- Born: al-Bureij refugee camp, Gaza Strip, Palestine
- Died: October 7, 2023 (aged 28–29) Al-Bureij, Gaza Strip, Palestine
- Cause of death: Shooting
- Occupation: Freelance journalist
- Employer: Fourth Authority news agency
- Known for: Reporting during the Israel-Gaza conflict; killed while working

= Mohammad Al-Salhi =

Palestinian photojournalist and freelance media worker

Mohammad Al-Salhi (Arabic: محمد تهامي عبد السلام الصالحي) was a Palestinian photojournalist and freelance media worker affiliated with the Fourth Authority news agency. He was killed while reporting on the Israel–Gaza conflict on 7 October 2023, allegedly shot east of the al-Bureij refugee camp in central Gaza.

== Biography ==
El-Salhi was born and raised in the al-Bureij refugee camp in central Gaza. He pursued work as a photojournalist and freelance reporter, contributing to the local news outlet Fourth Authority and covering stories across the Gaza Strip.

Colleagues and peers described him as deeply committed to documenting the lives of Palestinians living under occupation, often focusing his work on the human consequences of political division and military conflict.

== Death ==
On 7 October 2023, al-Salhi was reporting near the border fence east of al-Bureij refugee camp when he was shot and killed. Reports from press freedom organizations stated that he had been wearing protective gear, including a press vest and helmet, at the time of the incident. His death occurred on the first day of the renewed large-scale hostilities between Israel and armed groups in Gaza.

The Committee to Protect Journalists (CPJ) called for an immediate and transparent investigation into the circumstances of his killing, while the Palestinian Journalists' Syndicate condemned the incident as a violation of press protections.

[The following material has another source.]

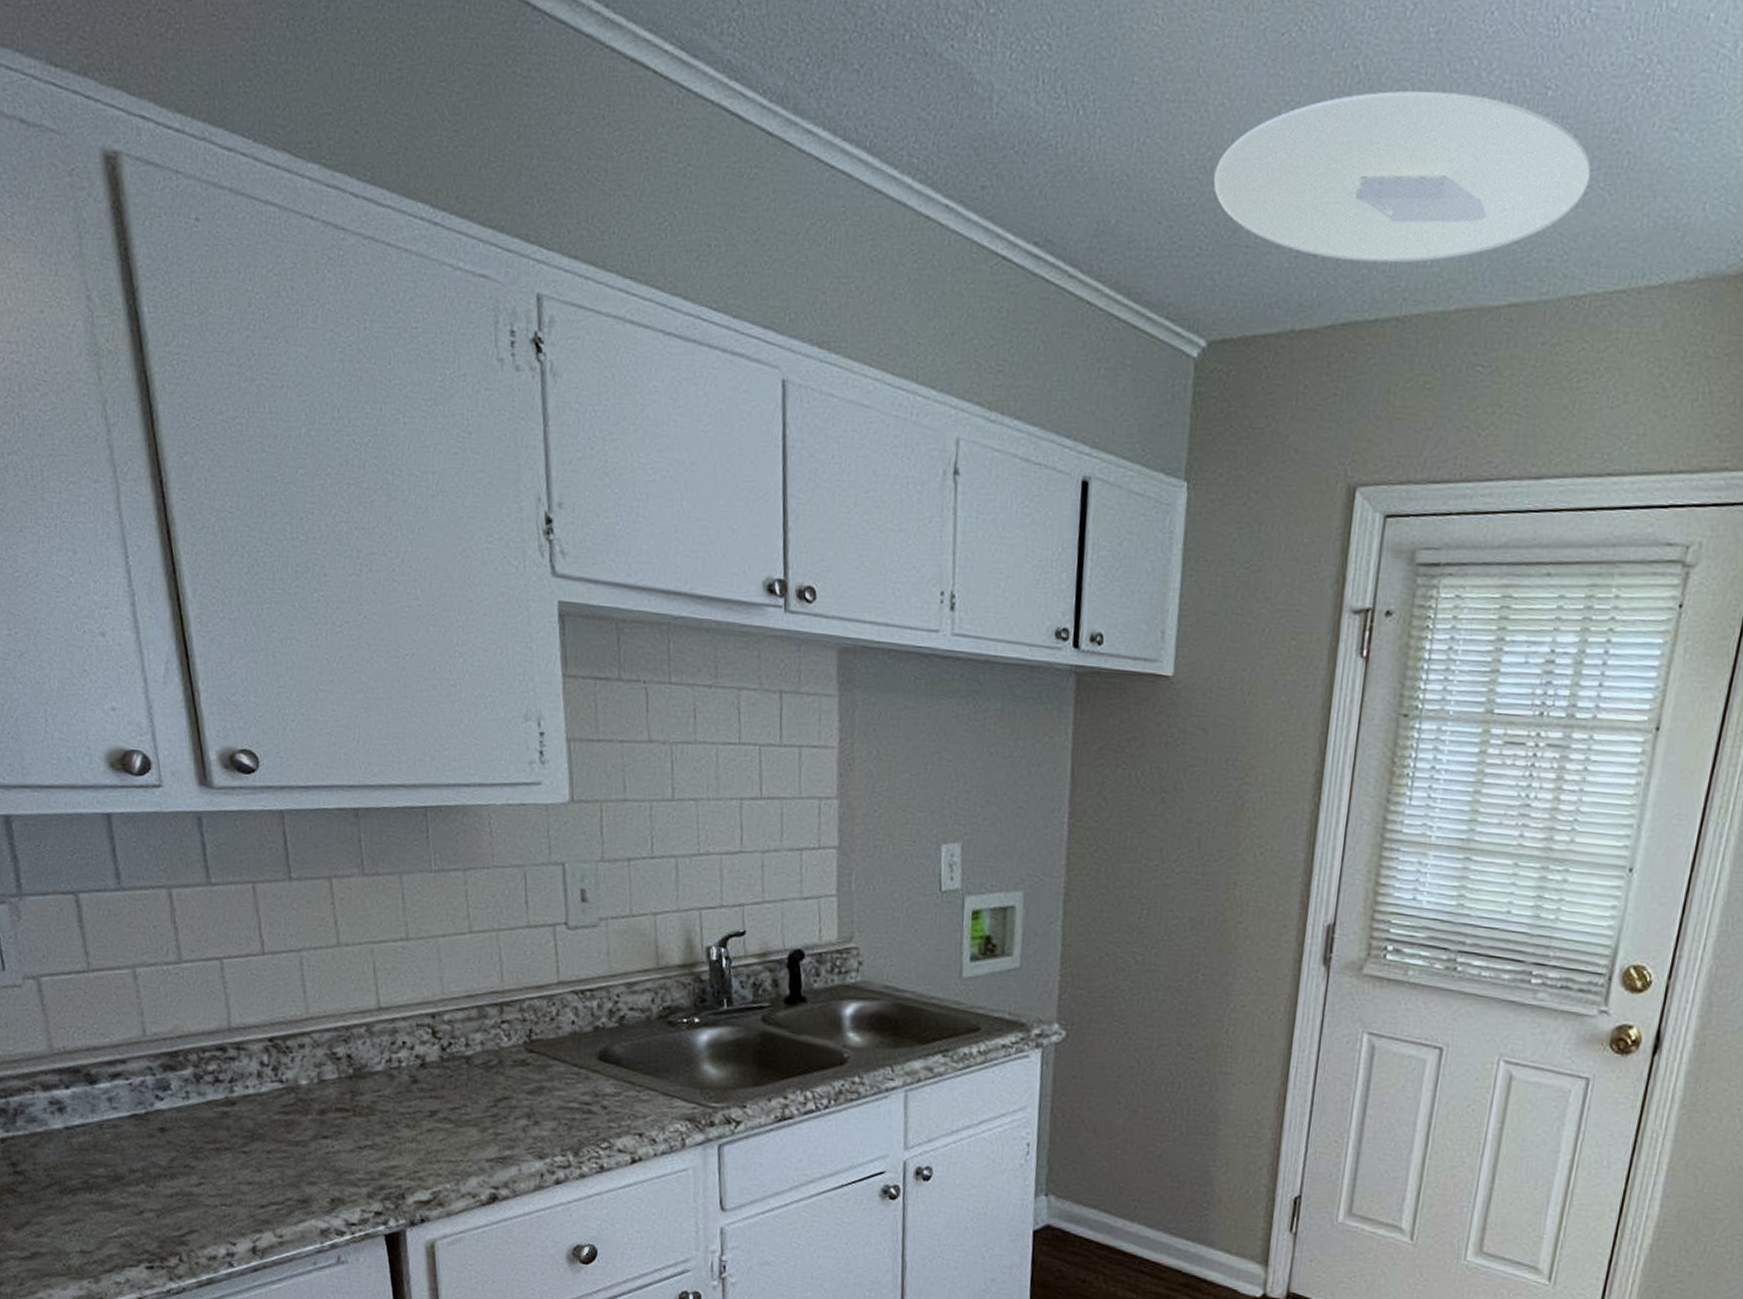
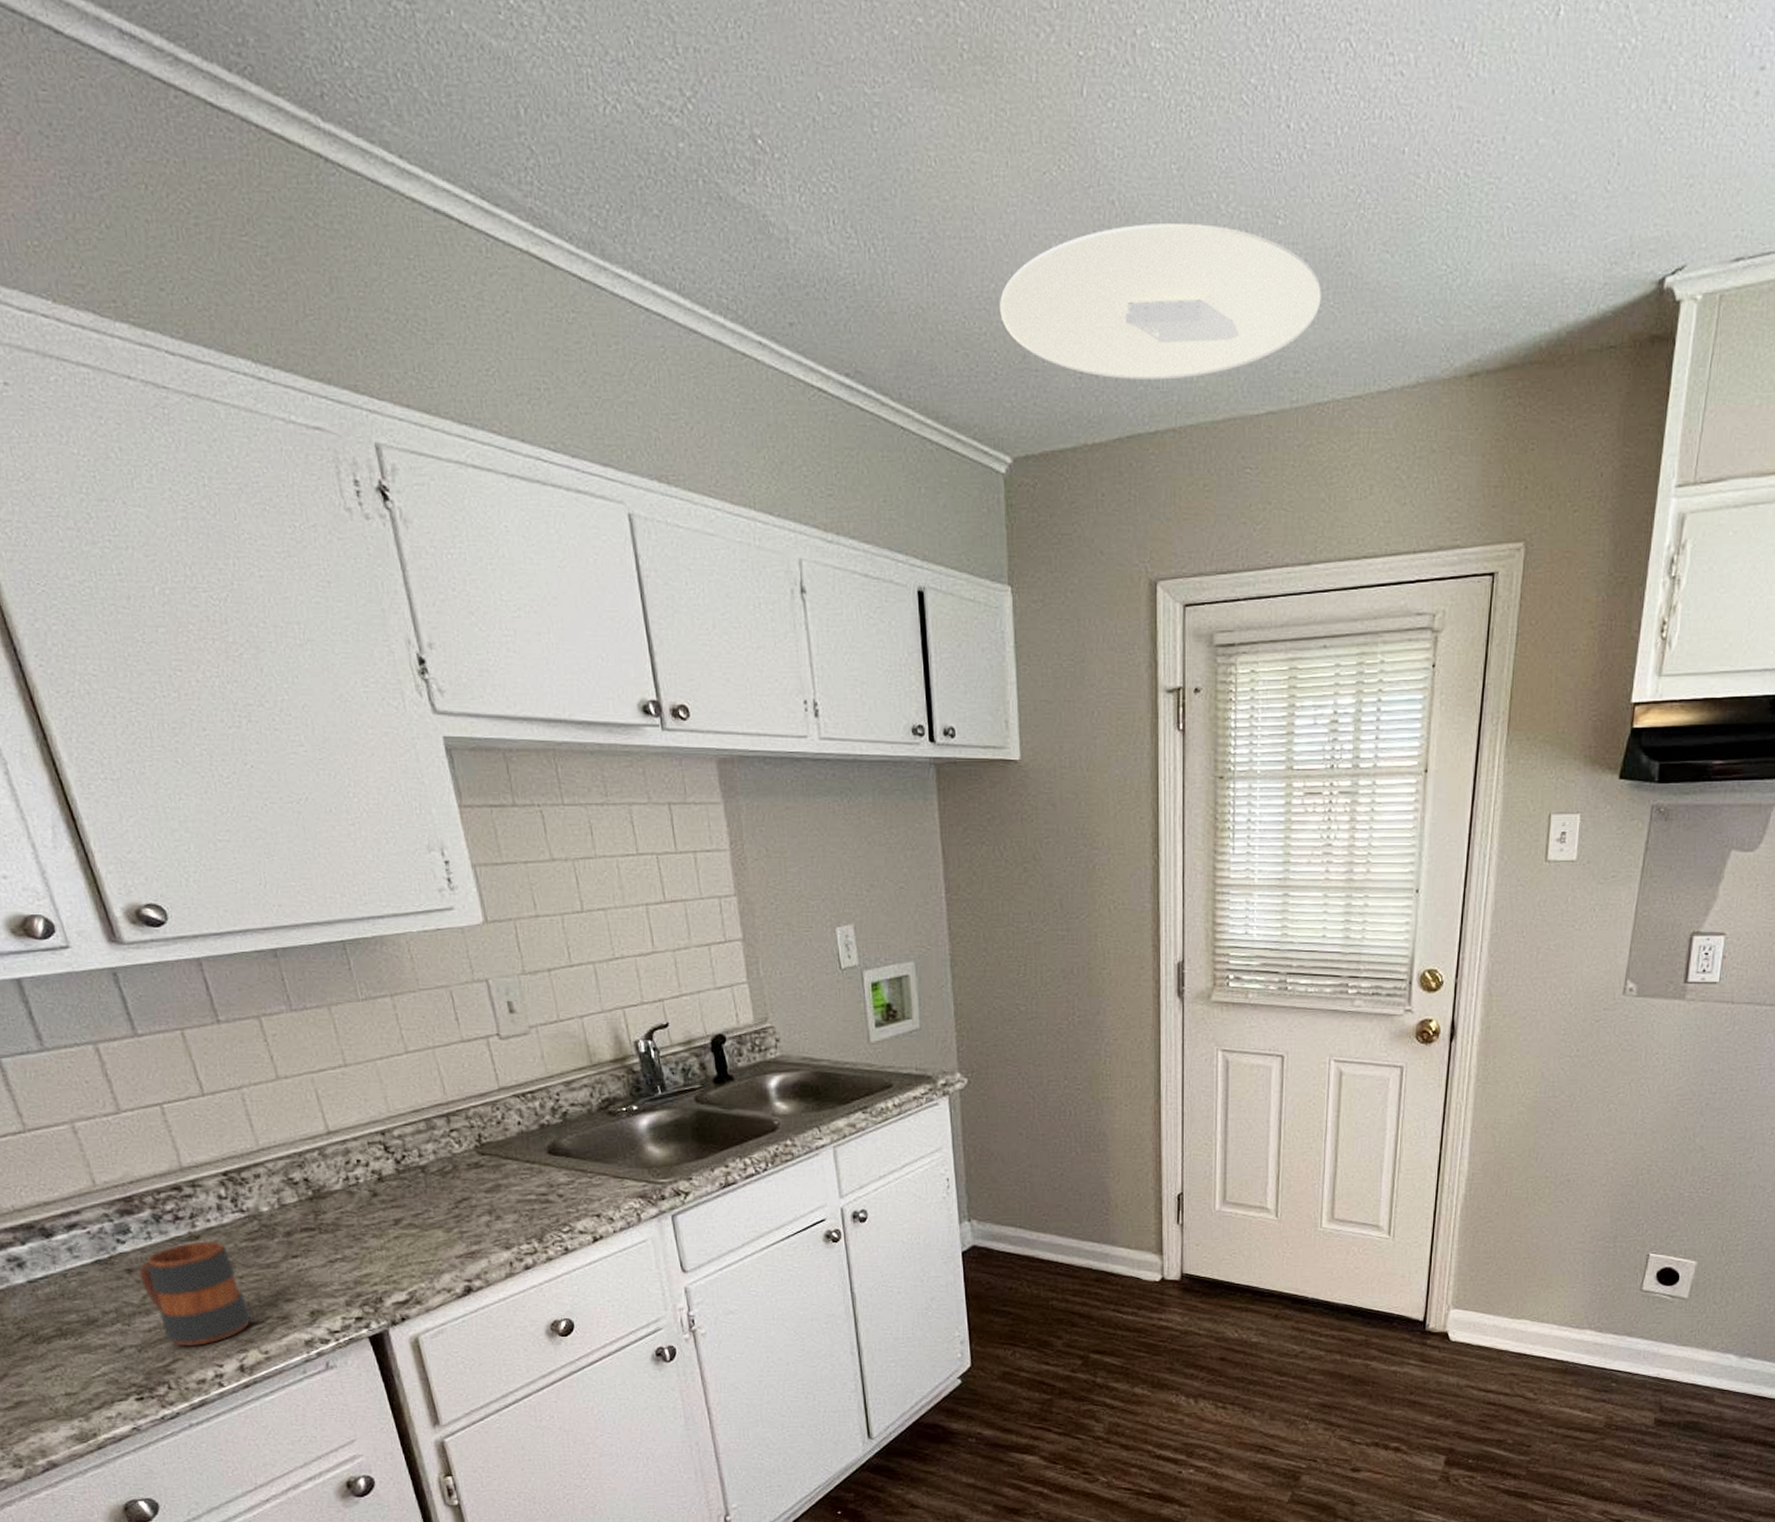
mug: none [170,1108,272,1220] -> present [139,1241,252,1346]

UNESCO's Director-General Audrey Azoulay also issued a public statement denouncing the killing of al-Salhi and another journalist, Mohammad Jarghoun, and emphasised the obligation of all parties to protect journalists working in conflict zones.

== Legacy ==
El-Salhi’s death was widely reported in the press freedom community and added to the growing list of journalists killed during the Israel–Gaza conflict. His name is recorded in international observatories and reports documenting attacks on the press in conflict areas. Media rights groups continue to cite his case as evidence of the dangers faced by Palestinian journalists in Gaza.